Harvard College’s 2020 summer programming will be held entirely online due to the coronavirus crisis, Dean of the College Rakesh Khurana announced in an email to undergraduates Monday afternoon.
The College mandated that undergraduates vacate campus last month to reduce the spread of the coronavirus. Students are currently completing their spring semester of coursework online.
Khurana wrote that while he recognized students would find the news “disappointing,” the College is innovating methods to adapt projects and programming to the challenges of the pandemic.
The decision to move summer programming online will change many of the College-sponsored programs students use to find summer internships, per the email. Those programs include offerings sponsored by the Office of Undergraduate Research and Fellowships and the Institute of Politics, as well as service programs offered through the Phillips Brooks House Center for Public Service and Engaged Scholarship. The decision will also disrupt the plans of athletes who arrive on campus early for pre-season training.
Throughout Monday afternoon, individual programs sent out specific messaging about how the College’s announcement would affect their operations.
All Harvard Summer School courses will move to a virtual format, Dean of Harvard Summer School Sandra A. Naddaff ’75 announced in an email Monday afternoon to those registered for classes.
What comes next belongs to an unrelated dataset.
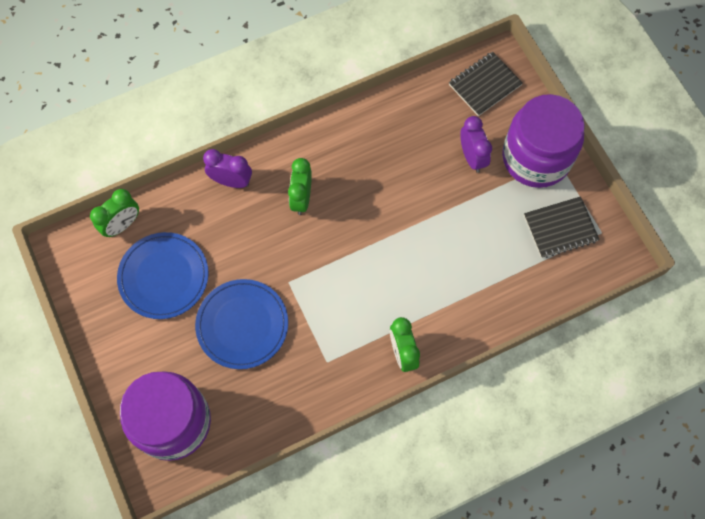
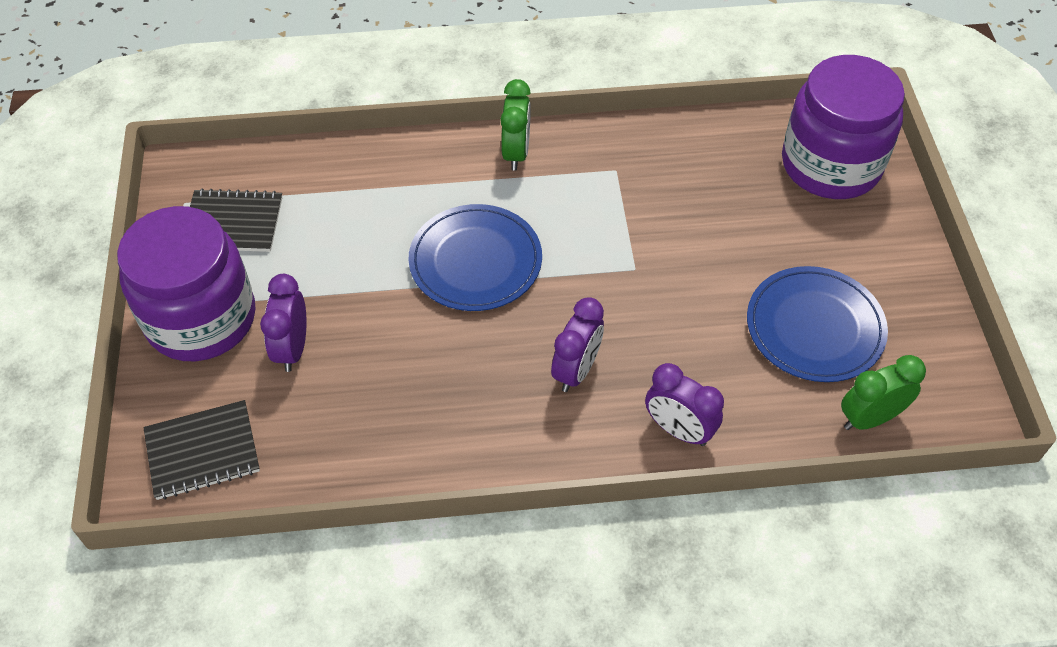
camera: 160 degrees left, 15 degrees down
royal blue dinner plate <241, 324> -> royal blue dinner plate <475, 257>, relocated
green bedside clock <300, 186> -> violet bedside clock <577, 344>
For students planning to take Summer School courses for College credit, Khurana wrote that the Faculty of Arts and Sciences has approved “select” online courses for credit. In past years, only on-campus summer school courses have been eligible.
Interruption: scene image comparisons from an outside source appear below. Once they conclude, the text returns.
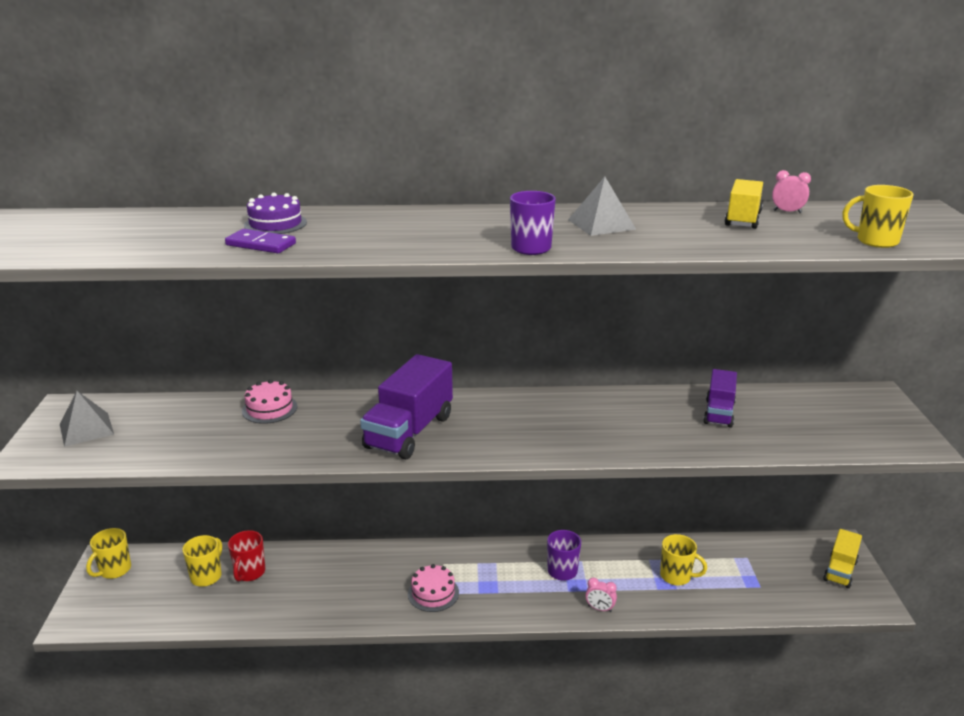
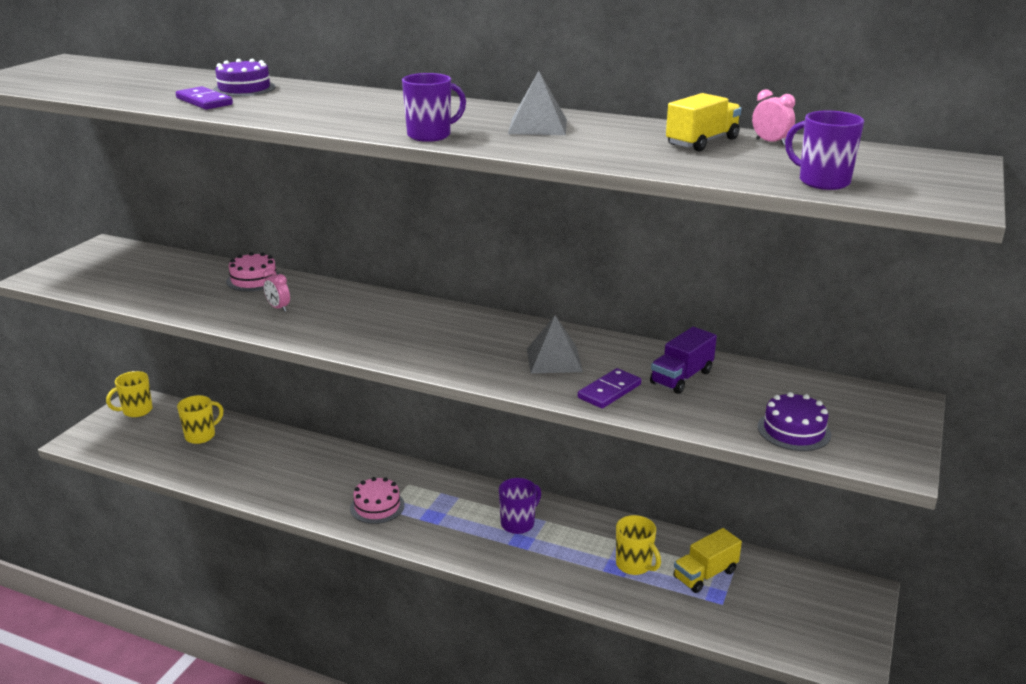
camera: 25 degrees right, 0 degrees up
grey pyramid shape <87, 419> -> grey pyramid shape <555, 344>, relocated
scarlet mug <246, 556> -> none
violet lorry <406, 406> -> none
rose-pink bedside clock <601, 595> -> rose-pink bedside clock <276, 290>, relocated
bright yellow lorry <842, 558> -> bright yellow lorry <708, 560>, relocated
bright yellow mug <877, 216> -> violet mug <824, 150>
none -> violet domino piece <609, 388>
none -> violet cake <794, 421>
The Harvard Global Health Institute announced that it would only support remote internships. The Institute of Politics informed applicants that it would communicate with Director’s Internship host organizations to determine if they are able to support remote internships this summer and notify students thereafter.
The Phillips Brooks House Association’s Summer Urban Program, which operates 10 summer camps in the Greater Boston area, told staffers it would switch to a digital model.
Office of International Education director Camila L. Nardozzi wrote to students who won study abroad funding that the office would allot them up to $1,500 to participate in remote programs “in lieu of an in-country experience.” The office noted that the sum could also be applied to take up to two online courses with “an international focus” at Harvard Summer School.
Harvard College Research Program administrator Elizabeth E. Perten wrote in an email to applicants that the program will still evaluate student research proposals originally submitted with applications. Students who are awarded funding will then submit a revised proposal for remote research given restrictions on laboratory and archival research, and other research that could require travel.
The Program for Research in Science and Engineering — a summer residential research program — will continue remotely, with adjusted requisites, program director Gregory A. Llacer wrote in an email to fellows.
Khurana wrote that the College will also post updated information about summer programs on its COVID-19 FAQ page. He encouraged undergraduates with questions about specific programs to directly contact the offices hosting them.
He concluded his email by thanking students for their “flexibility” as much of their college experience changes.
“While I never anticipated confronting a moment as challenging as this one, I am not at all surprised by the fortitude and patience you have shown during this unsettling time,” he wrote.